Lines from the one containing "(601) 703 2206" through the last line of the records below are to be repeated exactly.

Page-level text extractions
┄┄┄┄┄┄┄┄┄┄

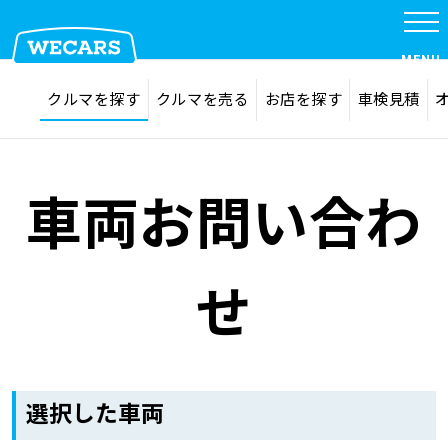
MENU
探す
お気に入り
クルマを探す
クルマを売る
お店を探す
車検見積
在庫検索
サイト内検索
クルマを探す
検索
車両お問い合わ
クルマを売る
せ
お店を探す
車検見積
選択した車両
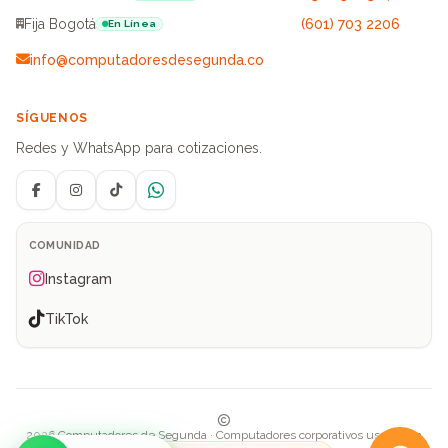
Fija Bogotá
(601) 703 2206
En Línea
info@computadoresdesegunda.co
SÍGUENOS
Redes y WhatsApp para cotizaciones.
Facebook
Instagram
TikTok
WhatsApp
COMUNIDAD
Instagram
TikTok
2026 Computadores de Segunda · Computadores corporativos usados en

┄┄┄┄┄┄┄┄┄┄

• The answer:
(601) 703 2206
En Línea
info@computadoresdesegunda.co
SÍGUENOS
Redes y WhatsApp para cotizaciones.
Facebook
Instagram
TikTok
WhatsApp
COMUNIDAD
Instagram
TikTok
2026 Computadores de Segunda · Computadores corporativos usados en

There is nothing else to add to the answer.